Well the Haiku developers have made it pretty clear that Haiku Release One will be a gcc2 Hybrid and Release Two and onwards will use gcc4.
This is needed to bridge the large gap between gcc2 and 4.
This teething inconvenience can not be negated.
I’ve seen quite a few comments from users that say that it seems pointless to have made an OS that’s compatible with BeOS to then drop this after it’s first release, and I have to say that I agree with them. If the role of open source software is that the end users have a say in how it’s created, and that it is flexible, then can it harm to have a discussion about whether there are alternative options? Surely there must be some way to put a compatibility layer in somewhere, like a Tracker GCC2. This kind of thing has been done before. In fact, through Wine, cygwin, and other similar developments, it’s possible to run programs from a completely different OS on the host machine.
Out of interest, could someone please explain to me what happens on, for example, a GCC2H system when a GCC2 and a GCC4 app are launched?
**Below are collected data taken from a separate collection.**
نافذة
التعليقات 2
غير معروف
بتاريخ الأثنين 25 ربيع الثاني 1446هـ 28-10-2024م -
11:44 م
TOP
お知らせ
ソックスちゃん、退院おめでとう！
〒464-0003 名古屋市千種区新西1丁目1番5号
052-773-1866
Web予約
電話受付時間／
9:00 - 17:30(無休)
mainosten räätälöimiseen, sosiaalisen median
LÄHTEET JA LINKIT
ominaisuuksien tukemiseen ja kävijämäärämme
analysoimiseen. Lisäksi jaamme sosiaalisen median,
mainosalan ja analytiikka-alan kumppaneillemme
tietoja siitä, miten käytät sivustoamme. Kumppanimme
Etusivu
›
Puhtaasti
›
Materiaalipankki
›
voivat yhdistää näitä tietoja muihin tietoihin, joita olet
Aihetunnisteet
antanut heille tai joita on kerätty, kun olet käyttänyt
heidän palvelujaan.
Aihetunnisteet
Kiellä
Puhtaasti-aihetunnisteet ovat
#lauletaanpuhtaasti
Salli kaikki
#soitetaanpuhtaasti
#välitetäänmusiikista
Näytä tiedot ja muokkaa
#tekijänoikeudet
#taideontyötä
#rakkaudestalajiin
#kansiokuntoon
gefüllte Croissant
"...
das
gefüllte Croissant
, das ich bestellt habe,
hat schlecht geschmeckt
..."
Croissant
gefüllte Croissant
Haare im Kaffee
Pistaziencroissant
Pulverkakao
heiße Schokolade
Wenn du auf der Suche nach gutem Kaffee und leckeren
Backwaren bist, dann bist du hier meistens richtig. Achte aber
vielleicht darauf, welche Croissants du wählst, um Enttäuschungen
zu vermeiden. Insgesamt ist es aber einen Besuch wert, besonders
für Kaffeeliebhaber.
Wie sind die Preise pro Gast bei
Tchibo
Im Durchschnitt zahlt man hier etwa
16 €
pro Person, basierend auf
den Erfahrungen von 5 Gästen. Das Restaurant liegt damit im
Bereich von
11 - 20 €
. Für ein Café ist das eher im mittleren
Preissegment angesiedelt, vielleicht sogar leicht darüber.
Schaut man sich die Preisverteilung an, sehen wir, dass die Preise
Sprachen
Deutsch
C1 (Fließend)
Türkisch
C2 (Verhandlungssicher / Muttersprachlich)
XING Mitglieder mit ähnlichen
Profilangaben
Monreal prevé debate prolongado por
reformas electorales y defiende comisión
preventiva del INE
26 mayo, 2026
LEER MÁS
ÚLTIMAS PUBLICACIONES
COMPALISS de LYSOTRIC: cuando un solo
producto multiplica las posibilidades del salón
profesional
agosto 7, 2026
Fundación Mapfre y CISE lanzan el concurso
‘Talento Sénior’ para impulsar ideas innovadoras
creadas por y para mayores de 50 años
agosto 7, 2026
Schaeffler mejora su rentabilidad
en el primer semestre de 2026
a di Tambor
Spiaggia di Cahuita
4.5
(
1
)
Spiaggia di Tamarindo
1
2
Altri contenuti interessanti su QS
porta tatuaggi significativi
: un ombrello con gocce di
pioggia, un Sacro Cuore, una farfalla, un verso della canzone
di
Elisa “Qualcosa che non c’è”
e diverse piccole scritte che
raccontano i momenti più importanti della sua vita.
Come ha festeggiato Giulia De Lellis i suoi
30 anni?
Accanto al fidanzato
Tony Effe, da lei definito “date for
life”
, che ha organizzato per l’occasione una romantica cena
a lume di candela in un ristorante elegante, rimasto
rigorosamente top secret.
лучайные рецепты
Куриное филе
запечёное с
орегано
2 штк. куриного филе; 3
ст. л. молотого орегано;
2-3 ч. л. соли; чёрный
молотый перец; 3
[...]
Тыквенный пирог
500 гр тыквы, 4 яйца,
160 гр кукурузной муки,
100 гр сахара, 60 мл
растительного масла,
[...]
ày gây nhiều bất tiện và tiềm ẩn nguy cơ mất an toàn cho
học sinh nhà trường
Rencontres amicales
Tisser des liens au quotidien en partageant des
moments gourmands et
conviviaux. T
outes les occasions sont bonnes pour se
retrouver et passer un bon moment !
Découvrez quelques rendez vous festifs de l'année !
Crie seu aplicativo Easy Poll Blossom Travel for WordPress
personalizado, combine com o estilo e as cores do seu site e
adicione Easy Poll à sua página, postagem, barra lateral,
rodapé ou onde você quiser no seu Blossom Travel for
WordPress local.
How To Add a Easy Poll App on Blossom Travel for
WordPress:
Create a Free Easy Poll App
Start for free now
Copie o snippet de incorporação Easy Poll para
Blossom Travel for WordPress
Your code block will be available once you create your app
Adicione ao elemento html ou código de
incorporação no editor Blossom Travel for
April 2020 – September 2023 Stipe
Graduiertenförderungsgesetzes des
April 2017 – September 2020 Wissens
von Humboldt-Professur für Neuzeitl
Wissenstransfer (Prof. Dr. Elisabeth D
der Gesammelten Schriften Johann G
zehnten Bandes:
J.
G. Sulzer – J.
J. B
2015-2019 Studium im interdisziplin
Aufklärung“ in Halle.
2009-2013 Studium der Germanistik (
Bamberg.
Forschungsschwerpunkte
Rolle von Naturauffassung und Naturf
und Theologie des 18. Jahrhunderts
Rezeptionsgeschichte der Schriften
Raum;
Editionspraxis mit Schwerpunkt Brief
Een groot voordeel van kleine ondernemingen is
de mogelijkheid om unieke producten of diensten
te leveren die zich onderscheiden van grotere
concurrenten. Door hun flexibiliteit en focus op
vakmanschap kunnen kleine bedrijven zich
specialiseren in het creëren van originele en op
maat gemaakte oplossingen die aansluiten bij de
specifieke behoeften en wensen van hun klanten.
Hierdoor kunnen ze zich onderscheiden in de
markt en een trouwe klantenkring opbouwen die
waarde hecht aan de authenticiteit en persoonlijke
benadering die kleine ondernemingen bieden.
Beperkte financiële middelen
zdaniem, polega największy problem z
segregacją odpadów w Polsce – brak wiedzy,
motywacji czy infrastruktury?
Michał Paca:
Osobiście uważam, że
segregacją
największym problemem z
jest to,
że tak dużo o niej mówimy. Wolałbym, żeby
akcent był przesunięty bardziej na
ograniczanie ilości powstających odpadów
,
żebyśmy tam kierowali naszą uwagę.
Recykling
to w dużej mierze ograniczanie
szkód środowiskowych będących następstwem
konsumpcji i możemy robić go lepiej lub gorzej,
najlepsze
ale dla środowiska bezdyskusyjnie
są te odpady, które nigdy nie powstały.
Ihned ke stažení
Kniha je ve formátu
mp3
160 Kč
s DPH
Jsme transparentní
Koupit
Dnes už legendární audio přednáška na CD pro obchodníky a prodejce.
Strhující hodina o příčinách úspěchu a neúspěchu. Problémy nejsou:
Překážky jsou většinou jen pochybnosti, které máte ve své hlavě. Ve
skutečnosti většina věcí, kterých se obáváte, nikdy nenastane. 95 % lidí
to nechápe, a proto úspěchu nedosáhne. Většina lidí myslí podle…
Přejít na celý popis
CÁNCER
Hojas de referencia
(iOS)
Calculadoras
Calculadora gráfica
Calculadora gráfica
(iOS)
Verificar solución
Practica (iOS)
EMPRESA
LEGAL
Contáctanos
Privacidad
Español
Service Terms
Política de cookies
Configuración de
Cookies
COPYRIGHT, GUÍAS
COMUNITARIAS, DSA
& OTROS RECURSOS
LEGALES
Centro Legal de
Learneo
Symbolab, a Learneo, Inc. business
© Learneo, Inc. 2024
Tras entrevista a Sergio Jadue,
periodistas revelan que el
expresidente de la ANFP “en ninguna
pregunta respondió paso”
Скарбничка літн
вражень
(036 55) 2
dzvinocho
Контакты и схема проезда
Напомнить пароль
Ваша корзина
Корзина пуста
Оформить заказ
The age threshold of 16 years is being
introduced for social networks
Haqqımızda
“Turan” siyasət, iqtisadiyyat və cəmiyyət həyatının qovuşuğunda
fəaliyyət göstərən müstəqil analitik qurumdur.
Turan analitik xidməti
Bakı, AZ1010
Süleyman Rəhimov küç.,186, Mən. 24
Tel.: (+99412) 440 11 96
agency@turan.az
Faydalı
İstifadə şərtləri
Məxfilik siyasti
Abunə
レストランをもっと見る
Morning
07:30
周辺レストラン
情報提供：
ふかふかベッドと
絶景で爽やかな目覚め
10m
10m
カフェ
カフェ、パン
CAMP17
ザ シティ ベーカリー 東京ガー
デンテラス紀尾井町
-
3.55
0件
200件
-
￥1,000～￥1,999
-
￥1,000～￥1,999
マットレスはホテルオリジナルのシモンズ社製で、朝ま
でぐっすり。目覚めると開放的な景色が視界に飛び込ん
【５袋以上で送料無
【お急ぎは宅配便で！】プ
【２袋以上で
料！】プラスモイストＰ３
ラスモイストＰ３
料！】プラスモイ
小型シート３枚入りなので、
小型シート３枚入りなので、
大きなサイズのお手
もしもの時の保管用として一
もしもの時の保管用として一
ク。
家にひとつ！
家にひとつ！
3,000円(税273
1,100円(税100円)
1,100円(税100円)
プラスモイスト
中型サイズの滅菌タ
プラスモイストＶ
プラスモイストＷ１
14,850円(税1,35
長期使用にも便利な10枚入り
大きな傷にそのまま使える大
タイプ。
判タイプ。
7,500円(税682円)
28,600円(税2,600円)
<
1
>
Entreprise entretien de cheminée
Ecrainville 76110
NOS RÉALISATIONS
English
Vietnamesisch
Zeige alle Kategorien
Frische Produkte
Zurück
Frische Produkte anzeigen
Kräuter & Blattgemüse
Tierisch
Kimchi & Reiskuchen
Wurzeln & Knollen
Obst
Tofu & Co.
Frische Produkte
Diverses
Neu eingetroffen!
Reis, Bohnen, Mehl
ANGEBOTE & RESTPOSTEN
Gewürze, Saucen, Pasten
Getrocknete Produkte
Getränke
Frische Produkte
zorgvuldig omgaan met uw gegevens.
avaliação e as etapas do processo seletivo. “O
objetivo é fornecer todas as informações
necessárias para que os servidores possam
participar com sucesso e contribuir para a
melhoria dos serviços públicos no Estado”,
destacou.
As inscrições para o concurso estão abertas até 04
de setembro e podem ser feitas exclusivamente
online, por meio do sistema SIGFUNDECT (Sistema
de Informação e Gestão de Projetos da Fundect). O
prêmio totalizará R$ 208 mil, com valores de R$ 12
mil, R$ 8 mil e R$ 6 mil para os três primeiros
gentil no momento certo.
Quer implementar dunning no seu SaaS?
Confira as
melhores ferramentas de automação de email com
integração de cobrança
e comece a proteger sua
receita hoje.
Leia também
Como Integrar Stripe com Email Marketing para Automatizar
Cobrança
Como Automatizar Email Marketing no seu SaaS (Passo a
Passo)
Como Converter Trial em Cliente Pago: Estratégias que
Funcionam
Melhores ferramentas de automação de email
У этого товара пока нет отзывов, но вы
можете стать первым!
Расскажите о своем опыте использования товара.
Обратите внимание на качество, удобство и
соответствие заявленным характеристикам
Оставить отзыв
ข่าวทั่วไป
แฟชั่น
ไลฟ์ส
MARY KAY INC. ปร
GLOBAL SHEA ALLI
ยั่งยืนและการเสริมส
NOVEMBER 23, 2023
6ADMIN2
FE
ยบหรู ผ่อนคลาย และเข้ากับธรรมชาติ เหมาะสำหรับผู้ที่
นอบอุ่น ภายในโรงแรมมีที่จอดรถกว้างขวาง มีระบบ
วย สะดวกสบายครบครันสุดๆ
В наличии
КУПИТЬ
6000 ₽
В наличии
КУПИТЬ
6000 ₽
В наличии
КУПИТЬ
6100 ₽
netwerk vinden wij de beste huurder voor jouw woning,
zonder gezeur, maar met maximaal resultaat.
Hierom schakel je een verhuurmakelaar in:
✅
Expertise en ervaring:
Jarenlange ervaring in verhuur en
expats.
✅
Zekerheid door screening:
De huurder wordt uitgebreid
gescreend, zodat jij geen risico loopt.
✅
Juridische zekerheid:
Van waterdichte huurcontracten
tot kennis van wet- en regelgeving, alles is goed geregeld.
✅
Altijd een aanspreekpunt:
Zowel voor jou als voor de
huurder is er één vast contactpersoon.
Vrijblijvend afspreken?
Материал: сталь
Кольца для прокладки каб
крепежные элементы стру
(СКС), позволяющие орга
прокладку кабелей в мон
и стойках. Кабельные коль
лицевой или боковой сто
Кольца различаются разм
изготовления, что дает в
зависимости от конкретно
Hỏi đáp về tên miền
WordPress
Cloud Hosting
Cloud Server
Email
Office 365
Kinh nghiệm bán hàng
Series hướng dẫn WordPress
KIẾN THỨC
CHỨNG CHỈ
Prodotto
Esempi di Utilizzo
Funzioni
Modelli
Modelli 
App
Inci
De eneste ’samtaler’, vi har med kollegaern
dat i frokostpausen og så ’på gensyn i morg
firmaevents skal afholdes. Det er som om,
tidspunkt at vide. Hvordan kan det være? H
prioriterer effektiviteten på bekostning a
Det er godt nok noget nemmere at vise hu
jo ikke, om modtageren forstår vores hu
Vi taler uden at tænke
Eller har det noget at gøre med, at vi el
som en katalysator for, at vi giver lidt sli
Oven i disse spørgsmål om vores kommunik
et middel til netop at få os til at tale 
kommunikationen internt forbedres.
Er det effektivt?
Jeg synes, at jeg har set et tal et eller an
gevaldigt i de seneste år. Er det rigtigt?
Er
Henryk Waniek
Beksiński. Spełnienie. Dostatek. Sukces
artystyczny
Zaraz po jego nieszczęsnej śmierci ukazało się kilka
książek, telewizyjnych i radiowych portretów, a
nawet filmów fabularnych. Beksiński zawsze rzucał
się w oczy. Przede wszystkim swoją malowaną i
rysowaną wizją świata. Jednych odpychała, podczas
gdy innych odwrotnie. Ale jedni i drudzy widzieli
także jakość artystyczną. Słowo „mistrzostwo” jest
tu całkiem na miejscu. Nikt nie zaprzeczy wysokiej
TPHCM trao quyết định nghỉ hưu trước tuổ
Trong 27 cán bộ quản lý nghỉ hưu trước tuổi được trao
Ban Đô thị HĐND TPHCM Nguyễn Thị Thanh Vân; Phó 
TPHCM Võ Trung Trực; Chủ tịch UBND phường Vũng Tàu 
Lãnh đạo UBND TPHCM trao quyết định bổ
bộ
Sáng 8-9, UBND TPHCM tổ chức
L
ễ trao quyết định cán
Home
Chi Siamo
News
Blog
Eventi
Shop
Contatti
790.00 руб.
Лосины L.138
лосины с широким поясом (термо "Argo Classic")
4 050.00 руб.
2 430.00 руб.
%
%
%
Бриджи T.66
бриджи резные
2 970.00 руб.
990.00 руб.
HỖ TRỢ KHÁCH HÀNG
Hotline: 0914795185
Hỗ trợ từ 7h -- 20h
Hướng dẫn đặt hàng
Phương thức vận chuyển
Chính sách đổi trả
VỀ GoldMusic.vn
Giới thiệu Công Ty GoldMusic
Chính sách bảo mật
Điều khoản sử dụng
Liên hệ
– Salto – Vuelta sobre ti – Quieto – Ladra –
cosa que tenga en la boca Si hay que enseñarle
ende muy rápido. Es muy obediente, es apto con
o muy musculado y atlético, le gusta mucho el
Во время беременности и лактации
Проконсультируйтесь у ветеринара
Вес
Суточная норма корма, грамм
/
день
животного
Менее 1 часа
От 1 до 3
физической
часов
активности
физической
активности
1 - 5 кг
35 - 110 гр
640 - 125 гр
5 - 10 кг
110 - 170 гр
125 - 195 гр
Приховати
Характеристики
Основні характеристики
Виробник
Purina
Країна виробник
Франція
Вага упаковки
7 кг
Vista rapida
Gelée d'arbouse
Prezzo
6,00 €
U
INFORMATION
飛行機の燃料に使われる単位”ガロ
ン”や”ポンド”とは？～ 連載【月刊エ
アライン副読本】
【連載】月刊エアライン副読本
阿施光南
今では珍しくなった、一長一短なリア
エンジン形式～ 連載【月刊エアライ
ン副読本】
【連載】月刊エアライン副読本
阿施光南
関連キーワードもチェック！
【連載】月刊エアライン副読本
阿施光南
Seems like people saying this are misinformed (or I am and don’t remember it correctly… :)). AFAIK, R2 will only break compatibility with currently gcc4 compiled apps because of major API changes. gcc4 (or whatever compiler is then current) will become the default for R2, but old R1-compatible gcc2 libraries will be shipped alongside, so old BeOS apps are still supported. IF there’s still demand for that at that time, of course…
I know I am misinformed, and this is because I haven’t read any official discussion on this issue. It may have been discussed on one of the developer mailing lists but I think something important like this should be “officially” written up, posted to haiku-os.org, and discussed.
Including GCC 2.9 libraries is necessary for maintaining compatibility with ALL legacy BeOS applications. But GCC 2.9 is old and not suitable for developing new applications. So having a GCC2 / GCC4 hybrid allows both backwards and forwards compatibility. I am not sure what the downside is of carrying forward the GCC2 / GCC4 hybrid. Maybe someone else can comment.
I am not an expert but this is my understanding. And I think that maintaining compatibility with many dozens of really useful applications is important. As we add new developers and recode everything that will change. But that is in the future.
I fully agree with trying to keep BeOS applications compatible. But I am not convinced that the current way of handling this is the right way to go. Why don’t we stick to a GCC4 version, and release a BeOS compatibility package with GCC2 libs and some tweaks? Since developers are likely aware of the fact that future Haiku versions won’t be binary compatible with older GCC4 versions, those who develop with GCC4 will probably make sure to update their applications so that they stay usable. The compatibility layer would deal with legacy stuff that won’t change.
If we stay on the current path, it will get even more confusing if we throw Clang and different CPU architectures into the mix.
I’m no expert on this issue either. I now dug up a two year old thread where this stuff was discussed. A kinda summary is post 34, but you should probably read it all if you find the time.